To build her argument, Jaffe points to a line Sen. Cruz said on the Senate floor back in June:
“We need to be developing right now a clear, practical plan to go in, locate the weapons, secure or destroy them, and then get out. The United States should be firmly in the lead to make sure the job is done right,” Cruz said.
That is not what President Obama is proposing. Obama has called for a “limited,” or in the words of John Kerry “unbelievably small”, military strike with the intention of “punishing” Syrian strong-man Bashar Assad to deter him from using chemical weapons again. Obama’s planned strike would try to “degrade” Assad’s ability to use chemical weapons in the future.
If Obama’s strike were executed, the Syrian regime would still possess stockpiles of chemical weapons. They would still be vulnerable to seizure by the al-Qaeda-backed terrorists who make up the bulk of Syrian rebels opposing Assad. Obama’s action could even weaken the Assad regime to the point that terrorists in the rebel forces had easier access to these weapons.
Cruz’s position on Syria has always been predicated on keeping these weapons out of the hands of terrorists. In an interview on the Sean Hannity show in late August, Cruz said:
With 9 major rebel groups, 7 of them may well have some significant ties to Al Qaida. If Assad is toppled and replaced by a radical Islamist regime, what would be truly dangerous for the United States, for our allies like Israel and Jordan, is for a radical Islamic government to seize control of those chemical weapons and to deploy them against us or our allies.
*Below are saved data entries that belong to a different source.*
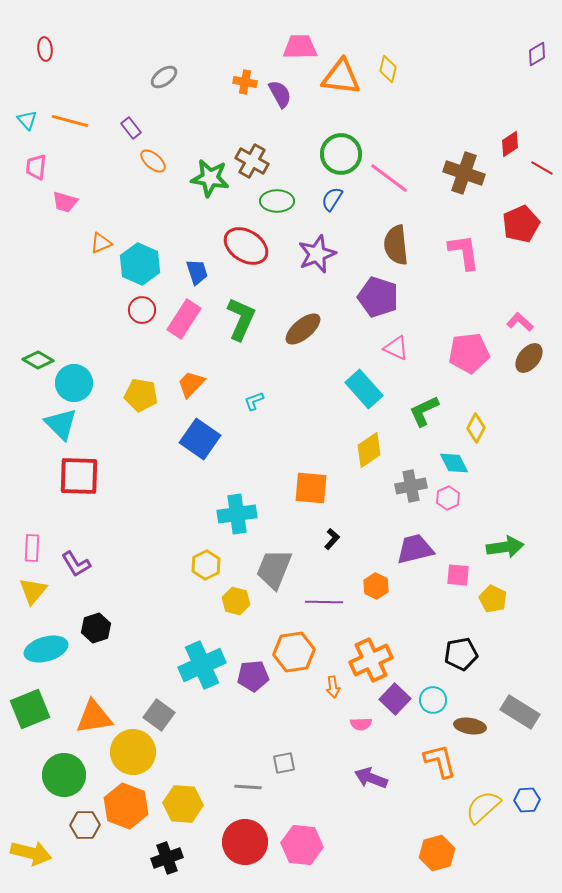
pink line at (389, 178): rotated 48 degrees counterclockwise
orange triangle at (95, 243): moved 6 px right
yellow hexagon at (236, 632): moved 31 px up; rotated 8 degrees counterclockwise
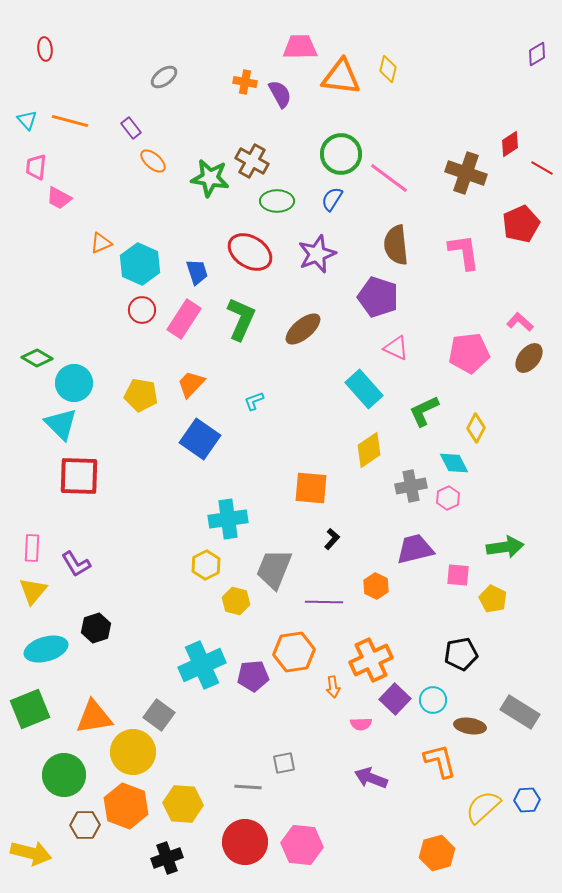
brown cross at (464, 173): moved 2 px right
pink trapezoid at (65, 202): moved 6 px left, 4 px up; rotated 12 degrees clockwise
red ellipse at (246, 246): moved 4 px right, 6 px down
green diamond at (38, 360): moved 1 px left, 2 px up
cyan cross at (237, 514): moved 9 px left, 5 px down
That should be the focus of the President, and as we’ve seen throughout the Middle East that has not been the focus of the President.
[O]ur concern should be those chemical weapons, preventing them from falling into the hands of Hezbollah, preventing them from falling into the hands of Al Qaida, that should be guiding our actions, not expressing some moral outrage from a university facility lounge.
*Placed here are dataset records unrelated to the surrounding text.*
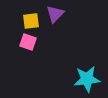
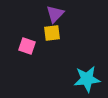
yellow square: moved 21 px right, 12 px down
pink square: moved 1 px left, 4 px down
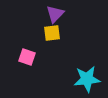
pink square: moved 11 px down
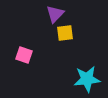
yellow square: moved 13 px right
pink square: moved 3 px left, 2 px up
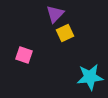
yellow square: rotated 18 degrees counterclockwise
cyan star: moved 3 px right, 2 px up
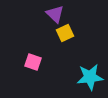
purple triangle: rotated 30 degrees counterclockwise
pink square: moved 9 px right, 7 px down
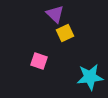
pink square: moved 6 px right, 1 px up
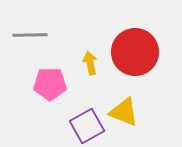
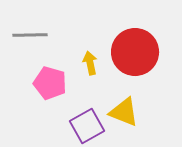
pink pentagon: moved 1 px up; rotated 16 degrees clockwise
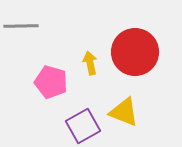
gray line: moved 9 px left, 9 px up
pink pentagon: moved 1 px right, 1 px up
purple square: moved 4 px left
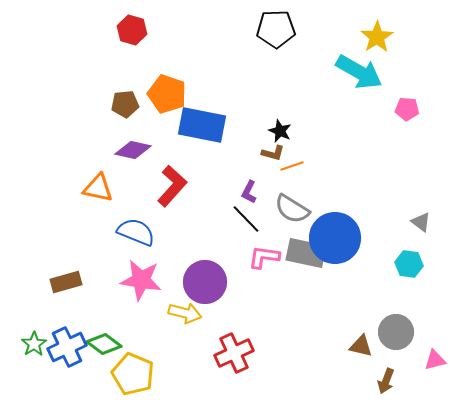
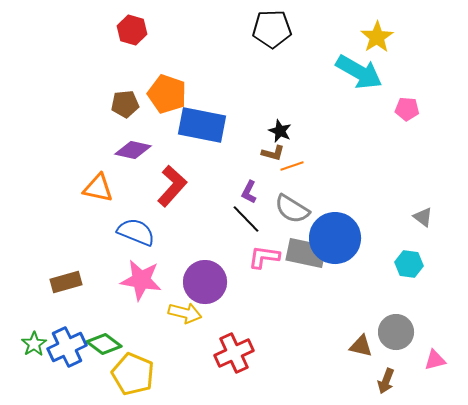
black pentagon: moved 4 px left
gray triangle: moved 2 px right, 5 px up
This week, in The Washington Post, Cruz spelled out a situation wherein he would support military action:
Should we in the future have intelligence that al-Qaeda or Hezbollah is on the verge of acquiring chemical weapons or that Iran is nearing a nuclear breakout, I would support aggressive military action to prevent them from acquiring those weapons because the alternative is unacceptable.
The Hill article would have been more correct if it had detailed Cruz’s consistency on Syria, notwithstanding the political calculus of a potential run for President in 2016. That story, however, would hardly be worth Jaffe hitting her keyboard. While Obama’s foreign policy lies tattered, more useful for her to parse the words of Republicans and pull things out of context.